Eine der Catering-Unternehmerinnen ist Karla Ruiz. Die 42-Jährige bereitet gerade Smoothies zu. Vor 15 Jahren kam sie mit ihrem Sohn illegal nach Nashville.
Viele Erfolgsbeispiele
Als illegale Einwanderin hat Karla noch nie in ihrem Leben einen Bank-Kredit bekommen. Trotzdem ist ihr kleines Catering-Unternehmen von Jahr zu Jahr gewachsen. Derzeit könnte das Geschäft kaum besser laufen:
"Sehr sehr gut! Ich bin so glücklich mit der Entwicklung von 'Karlas Catering'! Ich habe so viele Träume! Wow! Ich will überall in den USA verkaufen!"
"Karlas Catering" beliefert Firmen, aber auch Lebensmittelgeschäfte. Morgens um fünf Uhr fängt sie an und oft steht sie noch bis abends um acht in der Küche.
Karla hofft, bald legal in den USA bleiben zu dürfen und einen Bank-Kredit zu bekommen.
"Ich werde mir viel neue Ausrüstung kaufen. Ich werde nach Mexiko gehen, um mich als 'Chef' fortzubilden. Ich will so viel dazu lernen, damit ich meinen Kunden mehr bieten kann."

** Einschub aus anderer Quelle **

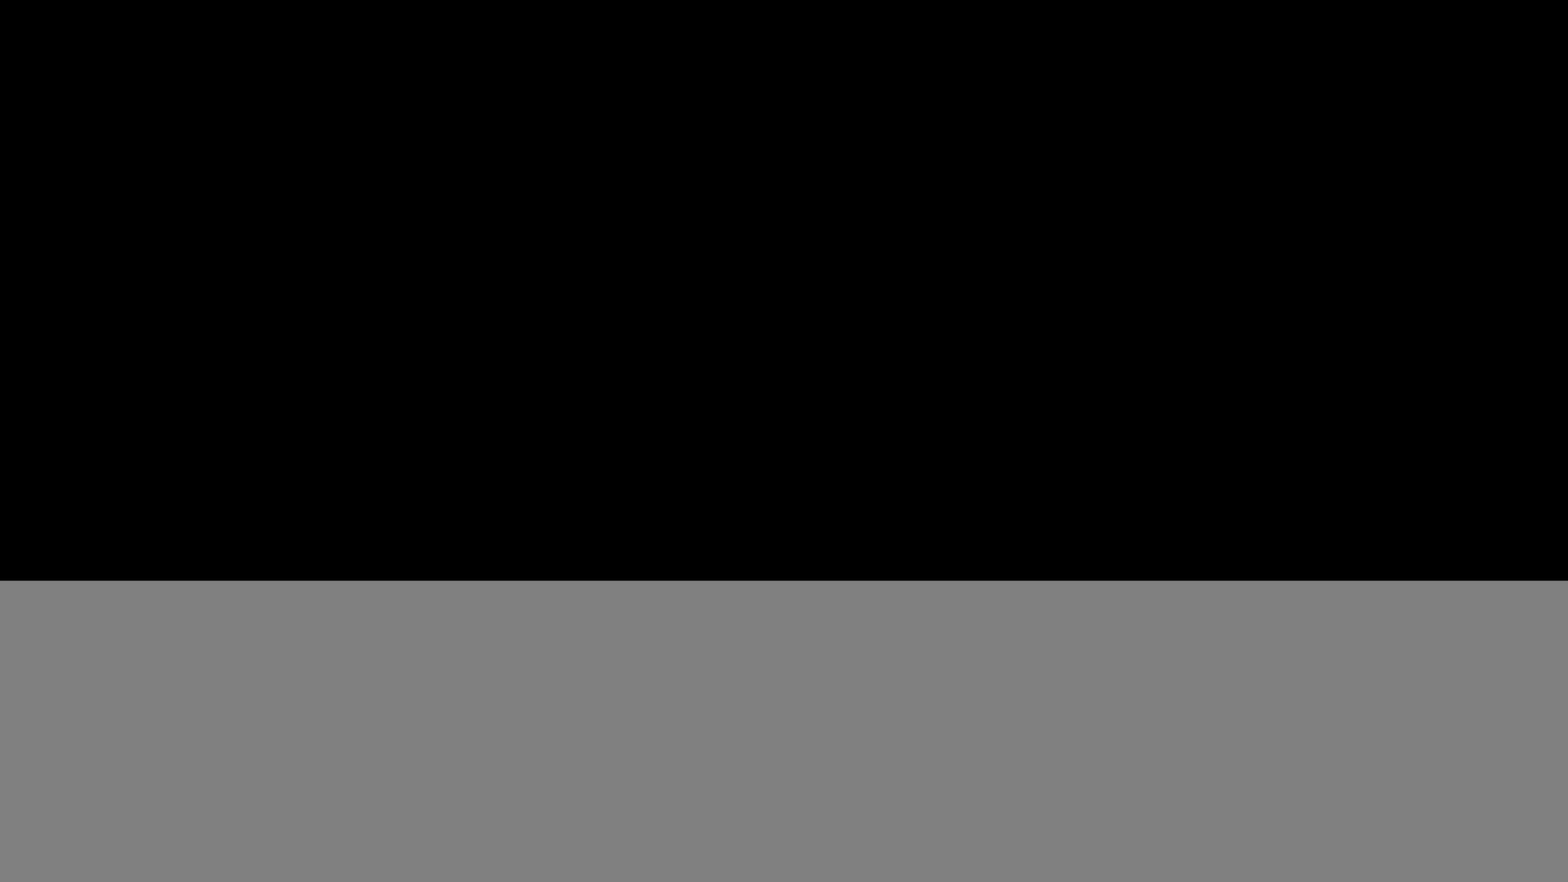
{"buttons": ["L2"], "left_stick": "right", "right_stick": "right", "events": [[250, "L2", "down"], [250, "left_stick", "right"], [250, "right_stick", "right"]]}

Nicht alle schaffen wie Karla den Aufstieg aus der Illegalität zur erfolgreichen Unternehmerin. Renata Soto, die Geschäftsführerin im Gemeinschaftszentrum Casa Azafran hat jedoch viele Erfolgsbeispiele erlebt. Entscheidend sei, Einwanderern und Flüchtlingen eine Chance zu geben, sich in der neuen Heimat zu bewähren.
"Einwanderer bringen eine große Entschlossenheit mit, erfolgreich zu sein. Und wegen der vielen Hürden haben sie enorme Kreativität. Diese Energie belebt unsere Wirtschaft und unsere Gesellschaft."